A witty new voice from the frontlines of single, working women.
The humorous personal essay is the casual fling of reading – all pleasure, no commitment, and you're out before things start to get heavy.
Sharp wit is as essential to the genre as bite is to a good cheddar. Essential, too, is gentle self-mockery. Sanctimony, on the other hand, is a major mood-spoiler.
Sloane Crosley meets these criteria head-on in her entertaining, often mordantly funny but occasionally self-indulgent, debut collection of 15 essays, I Was Told There'd Be Cake. Crosley, a 29-year-old publicist at Vintage Books who grew up in White Plains, N.Y, reports from the frontlines of determinedly single, working women toughing out friends' weddings and the trials of Manhattan real estate. She pretty much spares us the dating scene.
Hers is a world in which appearances matter – a lot. She opens with a bang, confessing a source of anxiety: "As most New Yorkers have done, I have given serious and generous thought to the state of my apartment should I get killed during the day." Beyond the unmade bed and unwashed dishes, it's the exposure of her collection of plastic toy ponies – "the most overtly sentimental part of my life" – that she most fears.
Naturally, rather than leave things to fate, Crosley outs herself. Many of the ponies, which she keeps in a kitchen drawer, are gifts from former boyfriends. This makes opening the drawer "a trip down Memory Lane, which, if you don't turn off at the right exit, merges straight into the Masochistic Nostalgia Highway."
One of Crosley's most engaging essays began as an e-mail to friends, later rewritten for The Village Voice. It's about locking herself out of both her old and new Upper West Side apartments on the day she moved from one to the other.

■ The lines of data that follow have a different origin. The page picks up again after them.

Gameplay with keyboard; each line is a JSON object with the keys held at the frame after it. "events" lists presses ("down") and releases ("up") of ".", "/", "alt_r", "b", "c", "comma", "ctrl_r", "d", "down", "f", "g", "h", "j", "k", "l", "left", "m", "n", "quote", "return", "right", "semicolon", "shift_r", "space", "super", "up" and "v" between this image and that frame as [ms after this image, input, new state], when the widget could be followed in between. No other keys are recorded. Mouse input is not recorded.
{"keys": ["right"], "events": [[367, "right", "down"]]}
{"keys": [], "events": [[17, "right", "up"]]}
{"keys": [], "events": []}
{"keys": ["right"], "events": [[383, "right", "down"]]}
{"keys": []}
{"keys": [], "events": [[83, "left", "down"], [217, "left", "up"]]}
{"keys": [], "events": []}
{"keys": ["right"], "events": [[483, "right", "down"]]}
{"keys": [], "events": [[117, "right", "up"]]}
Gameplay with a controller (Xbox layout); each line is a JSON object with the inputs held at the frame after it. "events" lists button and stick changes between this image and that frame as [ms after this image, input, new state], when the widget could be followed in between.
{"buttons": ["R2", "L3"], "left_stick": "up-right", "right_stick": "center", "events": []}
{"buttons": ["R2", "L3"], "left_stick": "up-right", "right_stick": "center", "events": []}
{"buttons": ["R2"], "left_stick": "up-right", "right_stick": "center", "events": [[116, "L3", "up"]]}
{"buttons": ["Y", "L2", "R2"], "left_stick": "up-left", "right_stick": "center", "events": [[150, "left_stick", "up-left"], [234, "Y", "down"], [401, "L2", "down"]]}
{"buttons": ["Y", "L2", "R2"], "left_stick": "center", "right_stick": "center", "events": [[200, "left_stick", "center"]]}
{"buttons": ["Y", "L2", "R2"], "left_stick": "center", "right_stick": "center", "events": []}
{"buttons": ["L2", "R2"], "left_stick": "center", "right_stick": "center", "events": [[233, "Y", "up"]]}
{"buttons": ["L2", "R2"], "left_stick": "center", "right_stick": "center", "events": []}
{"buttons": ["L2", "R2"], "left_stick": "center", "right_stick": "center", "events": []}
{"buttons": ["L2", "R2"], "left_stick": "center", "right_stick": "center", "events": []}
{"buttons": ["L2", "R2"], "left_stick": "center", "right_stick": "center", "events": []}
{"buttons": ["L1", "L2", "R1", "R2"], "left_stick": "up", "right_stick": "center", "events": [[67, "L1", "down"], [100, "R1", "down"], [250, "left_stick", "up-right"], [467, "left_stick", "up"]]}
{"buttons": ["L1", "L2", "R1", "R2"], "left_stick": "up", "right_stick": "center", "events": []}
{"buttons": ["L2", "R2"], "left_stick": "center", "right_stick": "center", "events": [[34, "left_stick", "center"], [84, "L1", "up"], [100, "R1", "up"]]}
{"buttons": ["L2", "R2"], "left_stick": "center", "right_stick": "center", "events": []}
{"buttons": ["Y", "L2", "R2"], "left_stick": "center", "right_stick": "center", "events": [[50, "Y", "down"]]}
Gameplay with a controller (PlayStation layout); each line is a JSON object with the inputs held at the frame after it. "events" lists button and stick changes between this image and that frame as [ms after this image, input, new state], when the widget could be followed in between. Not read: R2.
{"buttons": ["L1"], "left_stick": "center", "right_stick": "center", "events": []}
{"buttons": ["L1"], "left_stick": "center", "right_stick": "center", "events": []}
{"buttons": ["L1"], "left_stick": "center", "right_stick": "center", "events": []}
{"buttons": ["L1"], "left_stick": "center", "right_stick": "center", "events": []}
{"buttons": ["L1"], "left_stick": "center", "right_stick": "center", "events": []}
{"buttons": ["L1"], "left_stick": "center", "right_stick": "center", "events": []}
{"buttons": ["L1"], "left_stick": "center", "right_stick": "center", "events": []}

Ever conscious of appearance, Crosley writes, "Saturday, 8:10 a.m.: I get up to prepare for the movers, who charge by the hour so I'm trying to do as much as I can by myself. I am wearing shorts, a tank top, and flip-flops. Why is this relevant, you might ask. Why is an early-morning outfit description ever relevant? For the first time in my three years of living at my old apartment, I lock myself out."